Goal 1
In the forum thread about feral hogs, how much money did the writer's best friend lose to hogs this year?

Text passage

Ok, so just which is it?  You first say that they aren't an issue and then state that you aren't saying there is a problem.  I agree that there is not a major problem currently statewide, but the areas that do have a problem have a big one.  as I stated before my best friend lost $40,000 to hogs this year alone, and I can promise you he isn't a part timer.  He farms close to 6,000 acres and is probably one of the best most thorough farmers I know.  I am in the welding and machine business and am on different farms daily.  I have areas that never see a hog, but others that are eat up with them.  I even have some clients that have hired men just to hunt through the night with night vision, and are paid by the kill.  However I will tell you what I am seeing. The hogs are spreading and the numbers are growing.  I don't care what anyone or any article says, I am witnessing it with my own eyes, and feral hogs will be a growing MAJOR problem for farmers in the future if massive efforts aren't done to control them.  Call it what you will, but that is a fact.


----------



## BuckBoy (Oct 25, 2009)

A question for all....Do we have more wild hogs in more place than we did 10 or 20 years ago? What go you think the numbers be in another 10 or 20 years?


----------



## Hammack (Oct 25, 2009)

BuckBoy said:


> A question for all....Do we have more wild hogs in more place than we did 10 or 20 years ago? What go you think the numbers be in another 10 or 20 years?



as far as numbers go I wouldn't venture a guess, but there is definitely more!  As far as the answer to the first question is absolutely!  10 years ago I had never laid eyes on a feral hog on any land within 10 miles of my house, and now they are in my backyard.


----------



## gigem (Oct 26, 2009)

why dont yall come to fort valley and horse whip this hog hunter. Get over it.


----------



## Hammack (Oct 26, 2009)

gigem said:


> why dont yall come to fort valley and horse whip this hog hunter. Get over it.

Material for this task
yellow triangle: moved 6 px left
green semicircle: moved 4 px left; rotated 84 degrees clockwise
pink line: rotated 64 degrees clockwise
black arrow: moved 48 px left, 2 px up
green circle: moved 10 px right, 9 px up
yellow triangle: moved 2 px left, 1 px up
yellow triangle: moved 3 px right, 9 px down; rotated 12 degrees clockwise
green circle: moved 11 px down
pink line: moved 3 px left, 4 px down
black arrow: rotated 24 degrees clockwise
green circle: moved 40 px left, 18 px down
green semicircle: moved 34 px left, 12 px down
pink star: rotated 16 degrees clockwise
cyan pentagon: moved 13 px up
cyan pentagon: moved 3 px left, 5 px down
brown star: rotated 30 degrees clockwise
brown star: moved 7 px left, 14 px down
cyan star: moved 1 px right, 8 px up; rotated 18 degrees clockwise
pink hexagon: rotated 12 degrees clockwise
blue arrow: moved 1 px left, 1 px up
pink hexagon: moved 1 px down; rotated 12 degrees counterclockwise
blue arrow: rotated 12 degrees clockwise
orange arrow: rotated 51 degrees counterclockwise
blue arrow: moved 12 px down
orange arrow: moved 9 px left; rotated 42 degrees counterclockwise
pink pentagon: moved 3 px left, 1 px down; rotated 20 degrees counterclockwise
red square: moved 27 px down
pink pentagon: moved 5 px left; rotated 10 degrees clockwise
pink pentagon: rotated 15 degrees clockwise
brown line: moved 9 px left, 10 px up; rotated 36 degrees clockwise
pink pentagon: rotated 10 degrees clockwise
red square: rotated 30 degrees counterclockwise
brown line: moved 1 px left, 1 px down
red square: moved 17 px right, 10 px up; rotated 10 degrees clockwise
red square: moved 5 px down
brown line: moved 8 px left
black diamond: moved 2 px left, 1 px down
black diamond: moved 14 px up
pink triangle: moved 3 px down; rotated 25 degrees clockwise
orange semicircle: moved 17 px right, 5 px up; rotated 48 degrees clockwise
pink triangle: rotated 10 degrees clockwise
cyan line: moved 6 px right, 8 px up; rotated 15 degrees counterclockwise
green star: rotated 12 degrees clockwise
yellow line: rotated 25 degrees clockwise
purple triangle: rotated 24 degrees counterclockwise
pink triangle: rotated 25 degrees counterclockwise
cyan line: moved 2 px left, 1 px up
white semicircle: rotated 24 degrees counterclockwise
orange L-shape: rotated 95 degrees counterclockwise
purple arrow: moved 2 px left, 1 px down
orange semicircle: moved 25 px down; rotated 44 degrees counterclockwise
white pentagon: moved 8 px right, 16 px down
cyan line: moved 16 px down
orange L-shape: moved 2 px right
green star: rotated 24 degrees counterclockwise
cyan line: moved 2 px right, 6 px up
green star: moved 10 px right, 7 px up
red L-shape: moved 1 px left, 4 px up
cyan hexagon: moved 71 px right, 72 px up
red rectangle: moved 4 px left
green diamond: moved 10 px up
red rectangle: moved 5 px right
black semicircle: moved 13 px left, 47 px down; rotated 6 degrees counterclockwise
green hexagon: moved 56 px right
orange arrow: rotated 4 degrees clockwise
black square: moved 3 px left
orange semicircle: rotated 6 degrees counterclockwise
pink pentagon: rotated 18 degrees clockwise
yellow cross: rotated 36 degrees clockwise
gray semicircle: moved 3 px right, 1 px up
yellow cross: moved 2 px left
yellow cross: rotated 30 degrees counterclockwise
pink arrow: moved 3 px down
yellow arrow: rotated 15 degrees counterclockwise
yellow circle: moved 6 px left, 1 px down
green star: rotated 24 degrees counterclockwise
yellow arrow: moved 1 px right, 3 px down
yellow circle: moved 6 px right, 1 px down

Goal 2
Copy the records word for word, from the first line through the line containing "cyan line: moved 2 px left, 1 px up", with both of those lines included.

Expected answer 1
$40,000

Expected answer 2
yellow triangle: moved 6 px left
green semicircle: moved 4 px left; rotated 84 degrees clockwise
pink line: rotated 64 degrees clockwise
black arrow: moved 48 px left, 2 px up
green circle: moved 10 px right, 9 px up
yellow triangle: moved 2 px left, 1 px up
yellow triangle: moved 3 px right, 9 px down; rotated 12 degrees clockwise
green circle: moved 11 px down
pink line: moved 3 px left, 4 px down
black arrow: rotated 24 degrees clockwise
green circle: moved 40 px left, 18 px down
green semicircle: moved 34 px left, 12 px down
pink star: rotated 16 degrees clockwise
cyan pentagon: moved 13 px up
cyan pentagon: moved 3 px left, 5 px down
brown star: rotated 30 degrees clockwise
brown star: moved 7 px left, 14 px down
cyan star: moved 1 px right, 8 px up; rotated 18 degrees clockwise
pink hexagon: rotated 12 degrees clockwise
blue arrow: moved 1 px left, 1 px up
pink hexagon: moved 1 px down; rotated 12 degrees counterclockwise
blue arrow: rotated 12 degrees clockwise
orange arrow: rotated 51 degrees counterclockwise
blue arrow: moved 12 px down
orange arrow: moved 9 px left; rotated 42 degrees counterclockwise
pink pentagon: moved 3 px left, 1 px down; rotated 20 degrees counterclockwise
red square: moved 27 px down
pink pentagon: moved 5 px left; rotated 10 degrees clockwise
pink pentagon: rotated 15 degrees clockwise
brown line: moved 9 px left, 10 px up; rotated 36 degrees clockwise
pink pentagon: rotated 10 degrees clockwise
red square: rotated 30 degrees counterclockwise
brown line: moved 1 px left, 1 px down
red square: moved 17 px right, 10 px up; rotated 10 degrees clockwise
red square: moved 5 px down
brown line: moved 8 px left
black diamond: moved 2 px left, 1 px down
black diamond: moved 14 px up
pink triangle: moved 3 px down; rotated 25 degrees clockwise
orange semicircle: moved 17 px right, 5 px up; rotated 48 degrees clockwise
pink triangle: rotated 10 degrees clockwise
cyan line: moved 6 px right, 8 px up; rotated 15 degrees counterclockwise
green star: rotated 12 degrees clockwise
yellow line: rotated 25 degrees clockwise
purple triangle: rotated 24 degrees counterclockwise
pink triangle: rotated 25 degrees counterclockwise
cyan line: moved 2 px left, 1 px up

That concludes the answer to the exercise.